A workspace booking marketplace needed to simultaneously serve two audiences: remote professionals looking for space, and space owners looking for bookings. One design had to win both.
Role
Web Designer
UI Design · UX · Development
Timeline
5 Weeks
Concept through delivery
Scope
Marketplace website
Design · Build · Launch
Tools
Figma
HTML · CSS · JavaScript
The Challenge
Marketplaces are hard to launch because both sides need to see value before committing. Freelancers won't join if there aren't spaces. Space owners won't list if there aren't bookings. The homepage had to sell both simultaneously, without feeling fragmented.
The Gap
Most marketplace homepages choose a side and build for it, leaving the other half of the equation to figure it out alone. A workspace booking site that only speaks to renters loses space owners. One that leads with 'list your space' loses the demand side. Neither converts effectively.
The Brief
Design a two-sided marketplace homepage that converts both demand (professionals seeking space) and supply (space owners seeking bookings) from a single scroll, without either audience feeling overlooked.
Research & Discovery
I audited four workspace and flexible office players to understand how they navigate the two-sided marketplace problem: attracting both professionals who need space and hosts who supply it.
WeWork
Strong brand recognition and premium positioning. But WeWork operates company-owned spaces, not a peer-to-peer model. The supply side is internal, so the two-sided marketplace tension simply doesn't exist for them.
Regus / IWG
Enterprise-focused flexible office network with strong location coverage. The homepage leads with location search, which works for the demand side, but the brand feels transactional rather than community-driven.
Coworker.com
A directory model that lists spaces but doesn't fully own the booking experience. The design is functional but generic: search, click, contact. No trust-building for hosts and no urgency signals for renters.
Breather
Focused on short-term meeting rooms with a clean booking experience. Supply is company-controlled. Well-designed but narrow in scope: no peer-to-peer supply mechanism means hosts with underused desk space have no path in.

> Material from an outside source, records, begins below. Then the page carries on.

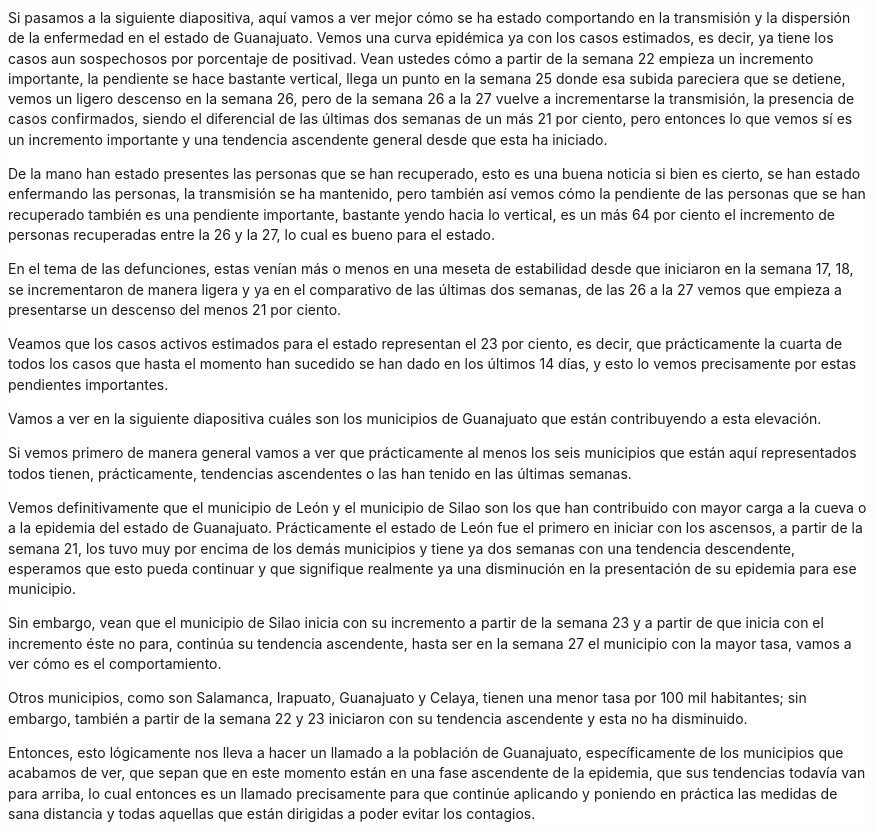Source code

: Si pasamos a la siguiente diapositiva, aquí vamos a ver mejor cómo se ha
estado comportando en la transmisión y la dispersión de la enfermedad en el
estado de Guanajuato. Vemos una curva epidémica ya con los casos estimados, es
decir, ya tiene los casos aun sospechosos por porcentaje de positivad. Vean
ustedes cómo a partir de la semana 22 empieza un incremento importante, la
pendiente se hace bastante vertical, llega un punto en la semana 25 donde esa
subida pareciera que se detiene, vemos un ligero descenso en la semana 26,
pero de la semana 26 a la 27 vuelve a incrementarse la transmisión, la
presencia de casos confirmados, siendo el diferencial de las últimas dos
semanas de un más 21 por ciento, pero entonces lo que vemos sí es un
incremento importante y una tendencia ascendente general desde que esta ha
iniciado.

De la mano han estado presentes las personas que se han recuperado, esto es
una buena noticia si bien es cierto, se han estado enfermando las personas, la
transmisión se ha mantenido, pero también así vemos cómo la pendiente de las
personas que se han recuperado también es una pendiente importante, bastante
yendo hacia lo vertical, es un más 64 por ciento el incremento de personas
recuperadas entre la 26 y la 27, lo cual es bueno para el estado.

En el tema de las defunciones, estas venían más o menos en una meseta de
estabilidad desde que iniciaron en la semana 17, 18, se incrementaron de
manera ligera y ya en el comparativo de las últimas dos semanas, de las 26 a
la 27 vemos que empieza a presentarse un descenso del menos 21 por ciento.

Veamos que los casos activos estimados para el estado representan el 23 por
ciento, es decir, que prácticamente la cuarta de todos los casos que hasta el
momento han sucedido se han dado en los últimos 14 días, y esto lo vemos
precisamente por estas pendientes importantes.

Vamos a ver en la siguiente diapositiva cuáles son los municipios de
Guanajuato que están contribuyendo a esta elevación.

Si vemos primero de manera general vamos a ver que prácticamente al menos los
seis municipios que están aquí representados todos tienen, prácticamente,
tendencias ascendentes o las han tenido en las últimas semanas.

Vemos definitivamente que el municipio de León y el municipio de Silao son los
que han contribuido con mayor carga a la cueva o a la epidemia del estado de
Guanajuato. Prácticamente el estado de León fue el primero en iniciar con los
ascensos, a partir de la semana 21, los tuvo muy por encima de los demás
municipios y tiene ya dos semanas con una tendencia descendente, esperamos que
esto pueda continuar y que signifique realmente ya una disminución en la
presentación de su epidemia para ese municipio.

Sin embargo, vean que el municipio de Silao inicia con su incremento a partir
de la semana 23 y a partir de que inicia con el incremento éste no para,
continúa su tendencia ascendente, hasta ser en la semana 27 el municipio con
la mayor tasa, vamos a ver cómo es el comportamiento.

Otros municipios, como son Salamanca, Irapuato, Guanajuato y Celaya, tienen
una menor tasa por 100 mil habitantes; sin embargo, también a partir de la
semana 22 y 23 iniciaron con su tendencia ascendente y esta no ha disminuido.

Entonces, esto lógicamente nos lleva a hacer un llamado a la población de
Guanajuato, específicamente de los municipios que acabamos de ver, que sepan
que en este momento están en una fase ascendente de la epidemia, que sus
tendencias todavía van para arriba, lo cual entonces es un llamado
precisamente para que continúe aplicando y poniendo en práctica las medidas de
sana distancia y todas aquellas que están dirigidas a poder evitar los
contagios.
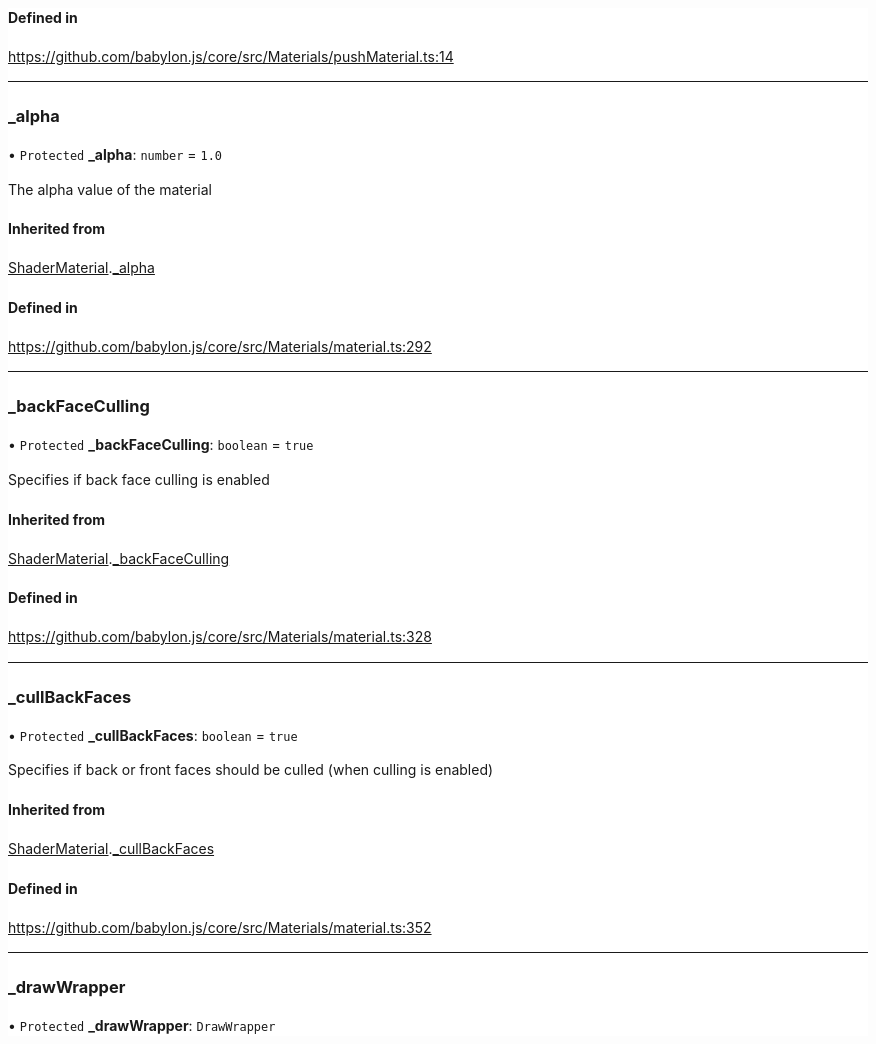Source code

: #### Defined in

https://github.com/babylon.js/core/src/Materials/pushMaterial.ts:14

___

### \_alpha

• `Protected` **\_alpha**: `number` = `1.0`

The alpha value of the material

#### Inherited from

[ShaderMaterial](ShaderMaterial.md).[_alpha](ShaderMaterial.md#_alpha)

#### Defined in

https://github.com/babylon.js/core/src/Materials/material.ts:292

___

### \_backFaceCulling

• `Protected` **\_backFaceCulling**: `boolean` = `true`

Specifies if back face culling is enabled

#### Inherited from

[ShaderMaterial](ShaderMaterial.md).[_backFaceCulling](ShaderMaterial.md#_backfaceculling)

#### Defined in

https://github.com/babylon.js/core/src/Materials/material.ts:328

___

### \_cullBackFaces

• `Protected` **\_cullBackFaces**: `boolean` = `true`

Specifies if back or front faces should be culled (when culling is enabled)

#### Inherited from

[ShaderMaterial](ShaderMaterial.md).[_cullBackFaces](ShaderMaterial.md#_cullbackfaces)

#### Defined in

https://github.com/babylon.js/core/src/Materials/material.ts:352

___

### \_drawWrapper

• `Protected` **\_drawWrapper**: `DrawWrapper`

| Criteria | WeWork | Regus | Coworker.com | Twimyo |
|---|---|---|---|---|
| Two-sided marketplace | No | No | Partial | Yes |
| Host acquisition CTA | No | No | Partial | Yes |
| Search-first demand UX | Yes | Yes | Yes | Yes |
Design
Search-First Hero
The hero leads with action: a location field, start date, and end date, before any marketing copy is read. Users arrive and immediately begin the booking journey, not a reading journey.
Top-Rated Space Cards
Six curated workspace cards, each with a photo, name, location, star rating, daily price, and amenity tags (WiFi, Coffee, Meeting Rooms). Real data, real trust, real reason to click "Book Now."
Dual-Sided CTAs
The demand-side experience runs the full page. Then, a warm coral section asks: "Have a Desk to Share?," a separate CTA for hosts, cleanly separated so neither audience feels interrupted by the other's journey.
Process
01
Mapping both user journeys before a pixel was placed. The demand side (find a space) needed to feel instant and trustworthy. The supply side (list a space) needed to feel lucrative and simple. Same page, different emotional arcs.
02
Location autocomplete, date range picker, and smart filters designed to make the search feel as fast as it is. Easy Search, Global Network, Flexible Booking, and Verified Spaces as trust pillars beneath the hero.
03
Three user testimonials from a digital nomad, a freelance designer, and a startup founder, each representing a core segment. Popular European destinations as a trust map of where the platform operates.
04
The host acquisition section designed with its own visual identity (coral on dark), clearly separated from the demand-side experience. A footer with full platform links, support, and contact to close the trust loop.
Results
314+
Spaces listed and displayed through the marketplace with verified amenities and transparent pricing
7
European cities in the popular destinations grid: Paris, London, Berlin, Barcelona, Dublin, Prague, Lisbon
Delivered
Completed and delivered, both sides of the marketplace activated from a single, intentional homepage
Twimyo now has a homepage that does what no generic marketplace template could, speaking directly to freelancers who need a desk today, and to the office owners who want them to find it. One page, two audiences, one clear goal: a booking made.